Serbia and Montenegro could join the EU in 2025, the European commission has said, as Brussels seeks to renew the path to membership for six western Balkan states after years of distracting economic crises and enlargement fatigue.

“The future of the union is not bound to be at 27,” said the EU’s foreign policy chief, Federica Mogherini, referring to the number of countries that will be in the EU once Britain leaves in 2019. The 2025 goal was “not a target date, not a deadline”, she said, stressing that countries would only be able to join through merit-based processes that meant strengthening the rule of law and tackling organised crime and corruption.

Among the six western Balkan countries in the EU waiting room, only Serbia and Montenegro have started membership talks, but Mogherini said the rest could still catch up. Albania and Macedonia are deemed to be making significant progress, while Bosnia-Herzegovina and Kosovo are further behind.

Jean-Claude Juncker, the European commission president, who ruled out any further EU enlargement at the start of his term in 2014, said the 2025 date was intended as “encouragement so the parties concerned work hard”. He said countries would not be allowed to join until border disputes were resolved. “This game of saying that this problem will be kicked into the long grass, after accession. I won’t accept it,” he said.

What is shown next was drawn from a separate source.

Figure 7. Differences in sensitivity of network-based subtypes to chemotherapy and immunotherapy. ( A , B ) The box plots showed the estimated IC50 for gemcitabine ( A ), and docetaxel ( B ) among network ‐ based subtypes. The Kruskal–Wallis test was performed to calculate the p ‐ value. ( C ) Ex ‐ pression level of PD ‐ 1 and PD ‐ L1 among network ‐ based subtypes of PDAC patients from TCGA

The EU has learned the hard way that long-running political disputes are harder to settle once countries are inside the bloc. Unsolved problems include the Slovenia-Croatia border dispute and the divided island of Cyprus.

In a western Balkans strategy paper published on Tuesday, the commission also announced it wanted “a more effective system … to tackle systemic threats to or breaches of the rule of law in any EU member state”.

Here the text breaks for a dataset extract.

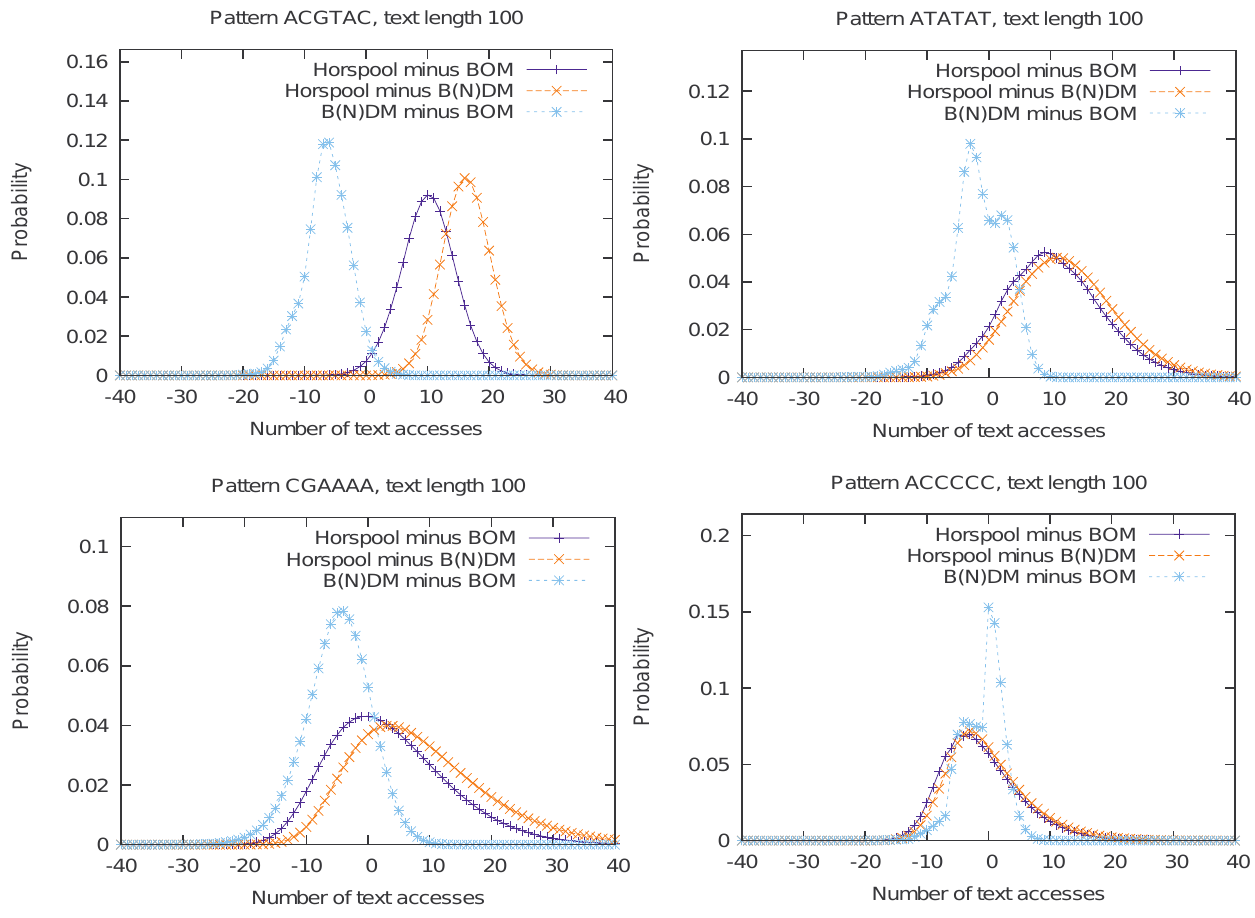
Figure 4. Exact distributions of differences in character access counts for different patterns using a second order Markovian text model estimated from the human genome and random texts of lengths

The EU executive in Brussels has been engaged in a two-year standoff with Poland over changes to its judiciary, but critics say the process is cumbersome and has had little influence on the Polish government so far.

The strategy reflects the EU’s renewed attention to the region, as Russia and Turkey increase their influence, amid concerns about backsliding on democracy.

The UK’s departure from the EU means Balkan states will lose one of their strongest advocates, although Britain will host a summit on the western Balkans in July 2018. Some EU officials have raised eyebrows at the UK’s attempts to remain at the forefront of European integration in the Balkans.

The London summit follows an EU-Balkans summit in Bulgaria, which holds the EU’s rotating presidency. “The United Kingdom is leaving the European Union so the EU’s work on the western Balkans will be mainly done by the Bulgarian presidency,” one EU official said.